A California Court of Appeal held that CEQA’s issue exhaustion requirement did not preclude a challenge to Inyo County’s exemption determinations for condemnation proceedings and expanded operation of unlined landfills because the County failed to provide adequate notice that CEQA exemptions would be considered at its public meeting. As a matter of law, the Court also held that CEQA’s “existing facilities” categorical exemption does not apply to unlined landfills. Los Angeles Dep’t of Water & Power v. County of Inyo, 67 Cal.App.5th 1018 (2021).

In 2017, the County initiated condemnation proceedings to acquire fee title to three landfill properties leased from the Los Angeles Department of Water and Power (LADWP). Its notice of intention to adopt resolutions of necessity for condemnation disclosed the County’s reasons for condemnation, but neither the notice nor the associated documents proposed for adoption mentioned CEQA. The first disclosure of the County’s intent to proceed under a CEQA exemption occurred verbally near the end of the public portion of the County Board of Supervisors’ hearing to consider adoption of the Resolution of Necessity. In LADWP’s subsequent CEQA suit challenging the County’s decisions, the County argued its actions were categorically exempt under the existing facilities exemption in CEQA Guidelines §15301(a).

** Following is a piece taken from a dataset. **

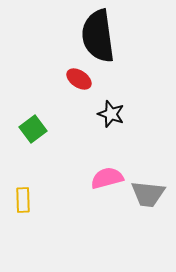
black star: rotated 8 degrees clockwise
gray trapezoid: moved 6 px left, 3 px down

The Court of Appeal affirmed a judgment in favor of LADWP on dual grounds. First, the Court held that the County provided inadequate notice of its intent to rely on a categorical exemption to satisfy CEQA in approving condemnation. Rejecting the County’s argument that LADWP had failed to exhaust administrative remedies by failing to object to the use of the exemption during the Board of Supervisors’ hearing, the Court ruled that “when an agency holds a hearing but does not provide adequate notice that a CEQA exemption will be considered, the requirement to exhaust administrative remedies on the CEQA claim does not apply” (quoting Kostka & Zischke, Practice Under the California Environmental Quality Act).  Because the meeting agenda form and other administrative record materials showed no disclosure of the County’s intent to rely upon a CEQA exemption before the waning moments of public comment at the Board’s hearing, the Court found that notice was inadequate.

Additionally, the Court held as a matter of law that the categorical exemption for existing facilities did not apply based on the Court’s determination that “facilities” do not include unlined landfills. The existing facilities exemption applies to “the operation, repair, maintenance, permitting, leasing, licensing or minor alteration of existing public or private structures, facilities, mechanical equipment, or topographical features, involving negligible or no expansion of existing or former use.” (CEQA Guidelines §15301).  Citing case precedent and based on its reading of the CEQA Guidelines, the Court concluded that “it is reasonable to characterize landfill operations as involving an alteration in the condition of land rather than exclusively as the operation of a facility.”  Looking to sources including legislative history and the rule of construction that categorical exemptions should be read narrowly, the Court further found that “unlined landfills do not constitute a suitable class for a categorical exemption” as a matter of law.